In February, local Puerto Ricans took over Dorado Beach located near San Juan to protest the inaccessibility the public has had to the beach. Over the years, the public has been denied access to the beach as recent developers have claimed certain areas as “private.”

Privatization echoes Puerto Rico’s colonial past

Uriarte related the fight against privatization to the independence movements from 1969 and 1970, and the island’s history of resistance against colonialism:

“In the 70s — with the notion of Caribbean beach tourism — [that was when] the boom of hotels in front of the beach began. This worldwide model of tourism has impacted the island because Puerto Rico is in the middle of the Caribbean, and since it is a U.S. colony, it has a value for these investors. So throughout all these 52 years the anti-privatization [movement] has taken on different characters … it has taken a very political stance to protect territory from the invading U.S. or the military bases that many of them have located on the coasts and on the beaches.”

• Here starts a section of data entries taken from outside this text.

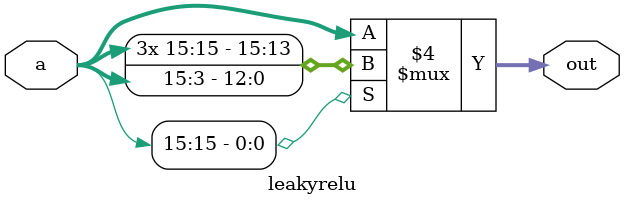
<source format=v>
`timescale 1ns / 1ps
module leakyrelu(
    input signed [15:0] a,
    output reg signed [15:0] out
    );
    always @(a)
    begin
        if(a[15])
           out = a>>>3;
        else
           out = a;
    end
endmodule

</source>
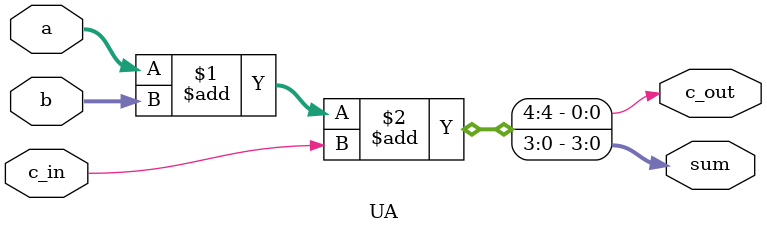
<source format=v>



// Generated by Quartus II 64-Bit Version 7.2 (Build Build 151 09/26/2007)
// Created on Tue Feb 23 20:25:08 2021

//  Module Declaration
module UA(a,b,c_in,sum,c_out);
	// {{ALTERA_ARGS_BEGIN}} DO NOT REMOVE THIS LINE!
	
	// {{ALTERA_ARGS_END}} DO NOT REMOVE THIS LINE!
// Port Declaration

	// {{ALTERA_IO_BEGIN}} DO NOT REMOVE THIS LINE!
	// {{ALTERA_IO_END}} DO NOT REMOVE THIS LINE!
    
    parameter   reg_size = 4;
    
    input   c_in;
    input   [reg_size-1:0] a;
    input   [reg_size-1:0] b;
    output  [reg_size-1:0] sum;
    output  c_out;
    
    assign   {c_out,sum} = a + b + c_in;
    
endmodule

</source>
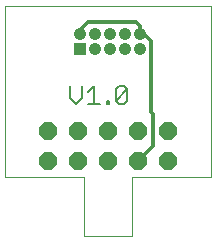
<source format=gtl>
G75*
%MOIN*%
%OFA0B0*%
%FSLAX24Y24*%
%IPPOS*%
%LPD*%
%AMOC8*
5,1,8,0,0,1.08239X$1,22.5*
%
%ADD10C,0.0000*%
%ADD11C,0.0080*%
%ADD12OC8,0.0600*%
%ADD13C,0.0413*%
%ADD14R,0.0413X0.0413*%
%ADD15C,0.0120*%
D10*
X000100Y002069D02*
X000100Y007777D01*
X006950Y007777D01*
X006950Y002069D01*
X004313Y002069D01*
X004313Y000100D01*
X002738Y000100D01*
X002738Y002069D01*
X000100Y002069D01*
D11*
X002458Y004515D02*
X002652Y004708D01*
X002652Y005095D01*
X002873Y004902D02*
X003066Y005095D01*
X003066Y004515D01*
X002873Y004515D02*
X003260Y004515D01*
X003480Y004515D02*
X003577Y004515D01*
X003577Y004612D01*
X003480Y004612D01*
X003480Y004515D01*
X003784Y004612D02*
X004171Y004999D01*
X004171Y004612D01*
X004075Y004515D01*
X003881Y004515D01*
X003784Y004612D01*
X003784Y004999D01*
X003881Y005095D01*
X004075Y005095D01*
X004171Y004999D01*
X002458Y004515D02*
X002265Y004708D01*
X002265Y005095D01*
D12*
X002525Y003600D03*
X003525Y003600D03*
X003525Y002600D03*
X002525Y002600D03*
X001525Y002600D03*
X001525Y003600D03*
X004525Y003600D03*
X004525Y002600D03*
X005525Y002600D03*
X005525Y003600D03*
D13*
X004600Y006350D03*
X004100Y006350D03*
X004100Y006850D03*
X004600Y006850D03*
X003600Y006850D03*
X003600Y006350D03*
X003100Y006350D03*
X003100Y006850D03*
X002600Y006850D03*
D14*
X002600Y006350D03*
D15*
X002600Y006850D02*
X002600Y006975D01*
X002850Y007225D01*
X004475Y007225D01*
X004600Y007100D01*
X004600Y006850D01*
X004725Y006850D01*
X004975Y006600D01*
X004975Y004225D01*
X005025Y004175D01*
X005025Y003100D01*
X004525Y002600D01*
M02*

</source>
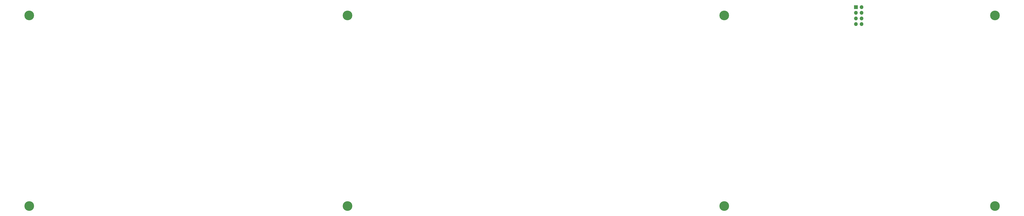
<source format=gbr>
%TF.GenerationSoftware,KiCad,Pcbnew,(6.0.0)*%
%TF.CreationDate,2022-04-04T18:27:56-04:00*%
%TF.ProjectId,SweetBusinessRGBCore,53776565-7442-4757-9369-6e6573735247,rev?*%
%TF.SameCoordinates,Original*%
%TF.FileFunction,Soldermask,Bot*%
%TF.FilePolarity,Negative*%
%FSLAX46Y46*%
G04 Gerber Fmt 4.6, Leading zero omitted, Abs format (unit mm)*
G04 Created by KiCad (PCBNEW (6.0.0)) date 2022-04-04 18:27:56*
%MOMM*%
%LPD*%
G01*
G04 APERTURE LIST*
%ADD10C,4.350000*%
%ADD11R,1.700000X1.700000*%
%ADD12O,1.700000X1.700000*%
G04 APERTURE END LIST*
D10*
%TO.C,H8*%
X500062500Y-241300000D03*
%TD*%
%TO.C,H2*%
X209550000Y-155575000D03*
%TD*%
%TO.C,H7*%
X378618750Y-241300000D03*
%TD*%
%TO.C,H5*%
X66675000Y-241300000D03*
%TD*%
D11*
%TO.C,J1*%
X437668750Y-151775000D03*
D12*
X440208750Y-151775000D03*
X437668750Y-154315000D03*
X440208750Y-154315000D03*
X437668750Y-156855000D03*
X440208750Y-156855000D03*
X437668750Y-159395000D03*
X440208750Y-159395000D03*
%TD*%
D10*
%TO.C,H1*%
X66675000Y-155575000D03*
%TD*%
%TO.C,H3*%
X378618750Y-155575000D03*
%TD*%
%TO.C,H4*%
X500062500Y-155575000D03*
%TD*%
%TO.C,H6*%
X209550000Y-241300000D03*
%TD*%
M02*

</source>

Cassandra Lopez Fradera, community activist and resident of Rincón. Liberation photo

“I feel we’re in this hidden imperialist relationship because we were given citizenship, so at times that disconnects us from solidarity with other nations in Latin America,” said Lopez. “But the reality is that the Spanish took so much of the gold, copper, water from the center of the islands, the bamboo and the ocean. They took these huge resources.

“There is this notion among developers that say, ‘this is my property, my neighborhood, my house, my gate, my beach.’ The truth is that the ocean belongs to none of us.”

On June 2, Ciudadanos por un Luquillo ResilienteCitizens for a Resilient Luquillo — will be holding a demonstration outside the San Juan Department of Economic Development and Trade.